Why Facebook Isn’t Going Anywhere
Collective rage against Facebook has become deafening over the last six months. It stands accused of killing everything from our attention span to journalism, to democracy itself. It’s been blamed for helping Russia subvert the U.S. electoral process, dodging responsibility for publishing fake news by denying it’s become one of the world’s biggest media companies. The situation has become so dire that Facebook’s ex-employees are banding together to sound the alarm, trying to limit further damage to society.
One upshot of this fury is renewed predictions of Facebook’s imminent demise. The idea is that Facebook’s Achilles heel is its lack of accountability, which the accumulated rage being heaped upon it will target, causing the titan to tumble to the ground.
This is wishful thinking for two simple reasons: Facebook is the ultimate survivor and the ultimate chameleon.
Watch out boy, she’ll chew you up
Facebook has faced many existential threats over the years.

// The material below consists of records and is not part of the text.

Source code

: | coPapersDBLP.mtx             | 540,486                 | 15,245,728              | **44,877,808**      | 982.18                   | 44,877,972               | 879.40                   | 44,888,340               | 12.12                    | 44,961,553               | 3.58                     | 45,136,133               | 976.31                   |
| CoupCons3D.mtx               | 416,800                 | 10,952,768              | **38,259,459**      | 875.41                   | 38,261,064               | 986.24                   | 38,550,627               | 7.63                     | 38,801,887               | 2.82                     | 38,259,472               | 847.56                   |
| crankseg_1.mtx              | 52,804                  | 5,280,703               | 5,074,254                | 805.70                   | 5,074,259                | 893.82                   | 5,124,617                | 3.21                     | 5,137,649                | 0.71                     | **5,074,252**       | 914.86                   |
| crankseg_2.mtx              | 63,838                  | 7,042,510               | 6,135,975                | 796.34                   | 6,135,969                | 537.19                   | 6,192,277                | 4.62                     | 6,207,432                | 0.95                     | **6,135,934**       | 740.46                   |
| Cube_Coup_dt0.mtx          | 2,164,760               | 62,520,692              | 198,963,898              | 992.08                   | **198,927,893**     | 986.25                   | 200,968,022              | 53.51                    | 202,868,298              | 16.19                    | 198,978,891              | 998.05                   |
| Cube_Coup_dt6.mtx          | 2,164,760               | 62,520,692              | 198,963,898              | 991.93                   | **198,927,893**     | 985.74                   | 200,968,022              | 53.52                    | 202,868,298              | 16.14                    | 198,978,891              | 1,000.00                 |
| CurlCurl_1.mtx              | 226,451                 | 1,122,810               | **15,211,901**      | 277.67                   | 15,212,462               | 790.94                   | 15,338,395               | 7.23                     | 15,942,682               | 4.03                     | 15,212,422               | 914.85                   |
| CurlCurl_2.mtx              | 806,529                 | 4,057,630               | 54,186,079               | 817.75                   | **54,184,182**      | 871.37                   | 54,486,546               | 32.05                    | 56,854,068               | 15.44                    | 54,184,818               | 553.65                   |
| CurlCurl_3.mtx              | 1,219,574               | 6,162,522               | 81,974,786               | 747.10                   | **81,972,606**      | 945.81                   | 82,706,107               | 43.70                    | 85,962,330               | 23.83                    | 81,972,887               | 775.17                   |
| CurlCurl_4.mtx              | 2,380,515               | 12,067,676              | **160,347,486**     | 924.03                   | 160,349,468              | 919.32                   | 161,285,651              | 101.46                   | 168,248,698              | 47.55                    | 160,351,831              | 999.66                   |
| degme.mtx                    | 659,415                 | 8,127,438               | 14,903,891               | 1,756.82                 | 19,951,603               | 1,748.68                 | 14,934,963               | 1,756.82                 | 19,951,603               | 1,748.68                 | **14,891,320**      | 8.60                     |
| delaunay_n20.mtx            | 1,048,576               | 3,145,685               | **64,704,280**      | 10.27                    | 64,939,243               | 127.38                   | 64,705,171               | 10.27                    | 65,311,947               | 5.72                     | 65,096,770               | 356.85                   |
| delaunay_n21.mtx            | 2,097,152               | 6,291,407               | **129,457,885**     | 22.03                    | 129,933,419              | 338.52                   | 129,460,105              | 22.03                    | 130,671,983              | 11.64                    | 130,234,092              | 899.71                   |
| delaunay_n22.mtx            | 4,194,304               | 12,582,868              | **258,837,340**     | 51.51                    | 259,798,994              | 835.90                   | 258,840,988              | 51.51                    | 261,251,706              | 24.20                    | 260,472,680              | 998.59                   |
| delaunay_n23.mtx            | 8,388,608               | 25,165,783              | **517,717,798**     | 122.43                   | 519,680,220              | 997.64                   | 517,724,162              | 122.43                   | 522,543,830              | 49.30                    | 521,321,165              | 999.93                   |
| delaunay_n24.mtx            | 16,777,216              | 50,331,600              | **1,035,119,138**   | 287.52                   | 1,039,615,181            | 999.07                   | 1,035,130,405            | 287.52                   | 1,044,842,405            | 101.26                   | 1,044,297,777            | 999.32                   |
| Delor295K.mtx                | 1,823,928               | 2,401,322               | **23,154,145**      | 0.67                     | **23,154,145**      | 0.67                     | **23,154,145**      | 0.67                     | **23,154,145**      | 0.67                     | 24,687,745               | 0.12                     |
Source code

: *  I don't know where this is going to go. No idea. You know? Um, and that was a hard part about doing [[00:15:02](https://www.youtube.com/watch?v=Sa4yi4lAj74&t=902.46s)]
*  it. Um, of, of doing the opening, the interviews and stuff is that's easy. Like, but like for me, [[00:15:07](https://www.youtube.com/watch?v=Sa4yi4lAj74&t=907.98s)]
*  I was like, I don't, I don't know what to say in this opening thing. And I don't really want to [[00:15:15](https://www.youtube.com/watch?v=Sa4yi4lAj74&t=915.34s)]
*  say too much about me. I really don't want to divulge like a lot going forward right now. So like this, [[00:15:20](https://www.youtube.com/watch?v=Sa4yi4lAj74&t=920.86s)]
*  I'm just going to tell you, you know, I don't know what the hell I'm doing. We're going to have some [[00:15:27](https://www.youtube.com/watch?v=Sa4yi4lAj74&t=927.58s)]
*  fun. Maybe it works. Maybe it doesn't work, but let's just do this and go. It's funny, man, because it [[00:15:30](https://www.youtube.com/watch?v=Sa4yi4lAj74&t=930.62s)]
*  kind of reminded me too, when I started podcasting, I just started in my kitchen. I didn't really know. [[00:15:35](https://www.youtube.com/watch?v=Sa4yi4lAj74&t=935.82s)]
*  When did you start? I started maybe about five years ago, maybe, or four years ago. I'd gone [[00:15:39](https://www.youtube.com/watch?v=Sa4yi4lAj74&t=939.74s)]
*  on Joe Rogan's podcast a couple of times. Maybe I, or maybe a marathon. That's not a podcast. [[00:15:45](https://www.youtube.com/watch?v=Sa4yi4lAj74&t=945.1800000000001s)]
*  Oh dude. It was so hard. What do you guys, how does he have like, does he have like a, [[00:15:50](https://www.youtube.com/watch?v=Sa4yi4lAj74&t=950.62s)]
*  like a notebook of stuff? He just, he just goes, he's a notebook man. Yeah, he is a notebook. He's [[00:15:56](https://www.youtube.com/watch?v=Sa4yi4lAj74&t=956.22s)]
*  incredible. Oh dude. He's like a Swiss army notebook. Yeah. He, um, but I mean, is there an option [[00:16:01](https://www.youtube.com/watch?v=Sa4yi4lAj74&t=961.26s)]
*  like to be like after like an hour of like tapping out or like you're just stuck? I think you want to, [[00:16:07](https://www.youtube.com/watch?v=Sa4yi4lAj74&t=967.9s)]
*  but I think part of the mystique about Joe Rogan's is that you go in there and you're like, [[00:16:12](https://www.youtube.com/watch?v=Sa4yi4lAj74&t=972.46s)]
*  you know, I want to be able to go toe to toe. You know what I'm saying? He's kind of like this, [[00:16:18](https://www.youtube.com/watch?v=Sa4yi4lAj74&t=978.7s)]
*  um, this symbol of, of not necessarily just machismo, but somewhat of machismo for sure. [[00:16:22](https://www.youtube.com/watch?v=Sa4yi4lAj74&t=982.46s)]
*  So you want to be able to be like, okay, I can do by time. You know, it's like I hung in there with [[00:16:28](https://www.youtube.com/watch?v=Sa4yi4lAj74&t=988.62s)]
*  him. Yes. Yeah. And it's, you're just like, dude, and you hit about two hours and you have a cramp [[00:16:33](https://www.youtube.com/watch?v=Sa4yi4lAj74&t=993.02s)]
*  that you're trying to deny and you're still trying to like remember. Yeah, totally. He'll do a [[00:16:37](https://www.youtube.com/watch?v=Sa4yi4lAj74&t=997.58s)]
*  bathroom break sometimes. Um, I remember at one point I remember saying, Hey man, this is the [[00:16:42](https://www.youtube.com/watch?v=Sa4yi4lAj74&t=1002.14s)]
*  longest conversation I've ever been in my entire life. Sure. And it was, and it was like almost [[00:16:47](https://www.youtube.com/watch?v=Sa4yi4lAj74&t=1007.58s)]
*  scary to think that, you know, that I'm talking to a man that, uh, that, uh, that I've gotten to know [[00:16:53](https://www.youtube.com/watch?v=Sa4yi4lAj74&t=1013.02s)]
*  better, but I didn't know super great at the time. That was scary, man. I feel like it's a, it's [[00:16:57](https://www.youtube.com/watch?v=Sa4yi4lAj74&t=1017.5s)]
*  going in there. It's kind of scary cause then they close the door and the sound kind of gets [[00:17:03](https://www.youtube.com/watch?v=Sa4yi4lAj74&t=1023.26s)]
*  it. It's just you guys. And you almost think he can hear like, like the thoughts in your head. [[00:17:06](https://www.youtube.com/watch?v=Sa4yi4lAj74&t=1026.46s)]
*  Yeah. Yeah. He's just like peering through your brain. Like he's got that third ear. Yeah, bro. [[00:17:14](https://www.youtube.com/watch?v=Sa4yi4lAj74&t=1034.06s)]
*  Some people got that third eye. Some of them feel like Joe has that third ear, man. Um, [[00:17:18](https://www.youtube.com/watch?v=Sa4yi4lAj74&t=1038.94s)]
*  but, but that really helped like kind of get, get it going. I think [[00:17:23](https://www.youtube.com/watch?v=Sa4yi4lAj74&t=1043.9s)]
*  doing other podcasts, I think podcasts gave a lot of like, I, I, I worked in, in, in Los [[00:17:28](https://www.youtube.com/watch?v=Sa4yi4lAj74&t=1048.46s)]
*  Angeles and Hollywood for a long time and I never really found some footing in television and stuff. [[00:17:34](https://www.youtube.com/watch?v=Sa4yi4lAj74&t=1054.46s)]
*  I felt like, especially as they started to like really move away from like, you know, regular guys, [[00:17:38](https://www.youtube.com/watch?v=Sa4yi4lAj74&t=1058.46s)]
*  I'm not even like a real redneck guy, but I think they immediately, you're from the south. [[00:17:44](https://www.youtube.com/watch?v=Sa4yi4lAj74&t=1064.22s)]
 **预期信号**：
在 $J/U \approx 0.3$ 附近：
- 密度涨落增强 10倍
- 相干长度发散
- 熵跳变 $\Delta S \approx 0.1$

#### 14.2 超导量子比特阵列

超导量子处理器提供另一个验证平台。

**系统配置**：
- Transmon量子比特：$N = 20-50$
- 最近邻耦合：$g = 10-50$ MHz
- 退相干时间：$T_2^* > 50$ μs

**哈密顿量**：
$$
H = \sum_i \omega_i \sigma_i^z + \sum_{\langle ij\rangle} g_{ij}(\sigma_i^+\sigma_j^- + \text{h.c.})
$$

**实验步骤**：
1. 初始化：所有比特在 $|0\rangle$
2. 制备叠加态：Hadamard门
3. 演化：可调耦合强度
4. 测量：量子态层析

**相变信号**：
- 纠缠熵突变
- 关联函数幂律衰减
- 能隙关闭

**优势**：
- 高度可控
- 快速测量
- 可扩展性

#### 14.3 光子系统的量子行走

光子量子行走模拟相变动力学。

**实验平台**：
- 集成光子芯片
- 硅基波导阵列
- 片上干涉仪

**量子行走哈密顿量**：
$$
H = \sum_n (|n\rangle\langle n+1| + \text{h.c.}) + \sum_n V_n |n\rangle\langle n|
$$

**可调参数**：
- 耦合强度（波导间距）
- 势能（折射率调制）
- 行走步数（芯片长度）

One of the biggest was Google+, the brainchild of Larry Page and Sergey Brin. At the time, Google was the incumbent tech giant, and Facebook hadn’t even gone public. Things looked grim for FB. Unfortunately for Larry and Sergey, Facebook had an ace up its sleeve, a hyper-competitive genius named Mark Zuckerberg. Zucks declared war on Google+, and beat the snot out of it, ultimately relegating it to an afterthought in the social media world. The last reliable stats on Google+ usage are from four years ago, when the network had 16 million monthly average users; that number has almost certainly not climbed. Today Facebook has over 2.13 billion monthly average users, or about 133 times the number of users G+ had the last time anybody performed a reliable count.
Facebook is pulling a similar number on Snapchat as we speak, using Instagram to eat Snapchat’s lunch. All of this is to say that Facebook is the ultimate technology competitor, and will never go gently into that good night, no matter how many criticisms it faces.
Ch-ch-ch-changes
Facebook’s other ace is its ability to evolve. Facebook started as a dorm-room project to replace paper facebooks at universities; you had to have an educational email account just to participate. Then it morphed into a social network, defining the genre as it did so. Soon after, it turned into a content marketing and advertising platform, and eventually a media company, surpassing or killing every other form of media, from journalism to comedy. Now it’s moving beyond the publishing space to global internet access, artificial intelligence, solar-powered drones and more. At every stage when it seemed like Facebook couldn’t grow any further, it reinvented itself, and kept on growing.
This is why Facebook will survive, no matter what happens: its ability to compete and adapt. In that sense, it’s the ultimate organism, something that can not only outwit and outlast everything else, but evolve itself out of every hole it finds itself in. Expect it to be around five or ten years from now (an eternity, in tech time) by competing long enough to – yet again – adapt and evolve into a different beast.